Недавно в славном городе Бердске случился «акт демократии снизу». По решению родительского комитета ребенку семьи, отказавшейся сдавать деньги на игрушки, запретили ими пользоваться в детсаду. Семью «жадин-говядин-турецкий-барабан» ославили на «доске позора». Справедливость по отношению к мальчику-лишенцу явилась в садик в облике местной прокуратуры (есть, есть от нее хоть что-то хорошее!). Она на месте устранила дискриминацию ребенка. Заведующей, надо полагать, надавали по голове. В переносном смысле. А родителям вообще запретили собирать деньги, чтоб неповадно было. Все? Нет, не все.
Родительские комитеты в последние годы получили кое-какие права в школах и детсадах. Это хорошо, хотя им по-прежнему далеко в возможностях, скажем, до американских школьных советов. Эти советы лишь одна из форм «низовой демократии» и благословленной властями гражданской активности. Таких у нас немного. Еще есть садоводческие товарищества, гаражные и иные кооперативы, ТСЖ. Можно добавить суд присяжных, подсудность которому власти урезали все последние годы. Теперь, правда, президент обещал ее вновь расширить, но при уменьшении численности коллегии присяжных. Есть муниципальное самоуправление — нечто выборное без реальных прав и финансов.

- Показанные записи:
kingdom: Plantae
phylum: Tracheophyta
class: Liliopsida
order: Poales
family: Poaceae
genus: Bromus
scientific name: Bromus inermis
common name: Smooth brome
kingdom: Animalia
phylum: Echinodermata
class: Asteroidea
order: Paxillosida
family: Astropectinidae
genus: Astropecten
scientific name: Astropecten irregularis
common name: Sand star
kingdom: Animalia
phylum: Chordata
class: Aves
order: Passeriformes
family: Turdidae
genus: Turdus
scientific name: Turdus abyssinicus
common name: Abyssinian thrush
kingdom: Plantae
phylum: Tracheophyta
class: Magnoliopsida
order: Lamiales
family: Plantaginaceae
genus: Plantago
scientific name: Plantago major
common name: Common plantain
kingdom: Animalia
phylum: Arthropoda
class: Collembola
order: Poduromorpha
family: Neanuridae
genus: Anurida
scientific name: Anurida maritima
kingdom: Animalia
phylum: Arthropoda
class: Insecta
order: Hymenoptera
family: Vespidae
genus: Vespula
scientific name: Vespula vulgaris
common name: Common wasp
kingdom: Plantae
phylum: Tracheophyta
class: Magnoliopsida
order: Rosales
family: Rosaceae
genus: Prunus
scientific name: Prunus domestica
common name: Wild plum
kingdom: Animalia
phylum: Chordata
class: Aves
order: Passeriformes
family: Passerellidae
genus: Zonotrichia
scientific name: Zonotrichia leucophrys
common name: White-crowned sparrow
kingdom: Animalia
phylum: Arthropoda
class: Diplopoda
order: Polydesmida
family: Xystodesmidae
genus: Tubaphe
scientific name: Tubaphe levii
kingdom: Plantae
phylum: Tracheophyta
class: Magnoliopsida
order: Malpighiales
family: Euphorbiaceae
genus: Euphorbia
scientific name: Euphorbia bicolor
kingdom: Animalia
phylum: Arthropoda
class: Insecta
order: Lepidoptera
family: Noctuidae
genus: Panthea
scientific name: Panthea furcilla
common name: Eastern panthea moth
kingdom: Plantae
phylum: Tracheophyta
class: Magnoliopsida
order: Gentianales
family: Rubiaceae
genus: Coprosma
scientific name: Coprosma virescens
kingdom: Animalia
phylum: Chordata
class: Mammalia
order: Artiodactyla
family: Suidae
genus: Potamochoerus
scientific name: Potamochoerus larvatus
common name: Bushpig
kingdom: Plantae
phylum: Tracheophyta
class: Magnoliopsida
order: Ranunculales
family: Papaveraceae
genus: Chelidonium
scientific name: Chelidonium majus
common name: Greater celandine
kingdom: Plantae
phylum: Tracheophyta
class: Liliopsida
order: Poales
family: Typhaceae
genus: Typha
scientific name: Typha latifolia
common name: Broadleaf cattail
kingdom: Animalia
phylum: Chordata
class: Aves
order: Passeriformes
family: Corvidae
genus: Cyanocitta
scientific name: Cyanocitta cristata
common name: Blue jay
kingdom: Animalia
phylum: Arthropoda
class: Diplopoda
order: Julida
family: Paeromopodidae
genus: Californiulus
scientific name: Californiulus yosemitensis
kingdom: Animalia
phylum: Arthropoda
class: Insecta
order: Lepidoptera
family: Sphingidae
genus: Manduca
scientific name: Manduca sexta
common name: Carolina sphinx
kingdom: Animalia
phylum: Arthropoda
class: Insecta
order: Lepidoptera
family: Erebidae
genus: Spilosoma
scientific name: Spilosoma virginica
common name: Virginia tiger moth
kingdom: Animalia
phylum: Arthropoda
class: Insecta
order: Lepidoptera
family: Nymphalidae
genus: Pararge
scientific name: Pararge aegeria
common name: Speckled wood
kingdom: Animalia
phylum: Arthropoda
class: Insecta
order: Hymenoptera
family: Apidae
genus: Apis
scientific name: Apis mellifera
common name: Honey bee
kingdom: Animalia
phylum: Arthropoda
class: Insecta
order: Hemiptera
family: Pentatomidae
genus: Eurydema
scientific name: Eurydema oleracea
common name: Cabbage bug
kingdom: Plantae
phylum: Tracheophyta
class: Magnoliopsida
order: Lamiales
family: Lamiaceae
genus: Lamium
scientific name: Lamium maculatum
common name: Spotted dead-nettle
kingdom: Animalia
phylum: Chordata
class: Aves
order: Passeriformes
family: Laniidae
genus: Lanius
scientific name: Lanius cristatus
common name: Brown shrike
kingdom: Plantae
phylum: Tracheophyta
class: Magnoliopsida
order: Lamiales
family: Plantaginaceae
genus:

- Задания и упражнения:
1 – Ответьте по тексту о случае в бердском детсаду на три вопроса:
(a) Чем запретили пользоваться в детсаду ребенку из семьи, которая отказалась сдавать деньги?
(b) Что прокуратура запретила делать родителям?
(c) Что президент пообещал сделать с подсудностью суду присяжных и на каком условии?
2 – Продолжите текст о случае в бердском детсаду, начав сразу после его последнего предложения.

- Ответы по заданиям:
1 –
(a) Игрушками.
(b) Собирать деньги.
(c) Снова ее расширить, но с уменьшением численности коллегии присяжных.

2 –
Какая-никакая, но все это школа демократии.
Люди могли бы там учиться принимать ответственные решения, следить за их выполнением и даже совершать «священный акт» самообложения на местные нужды.
Практика самообложения хотя и крайне редко, но уже встречается на муниципальном уровне. И повсеместно встречаются целевые сборы в разных ТСЖ и садоводческих товариществах. На ремонт подъезда или даже замену лифта, обустройство подъездных путей, на общее электричество, на водопровод общего пользования, на сторожей и т.д. Школьные родительские комитеты собирают деньги не только «на подарки учителям» и выпускной, но и на экскурсии, косметический ремонт, покупку дополнительных принадлежностей и т.д. Решают все эти структуры и другие вопросы, помимо денежных.
В детсаду Бердска 26 родителей решили собрать деньги на новые игрушки. А одна семья отказалась: мол, пусть кто хочет, тот и платит.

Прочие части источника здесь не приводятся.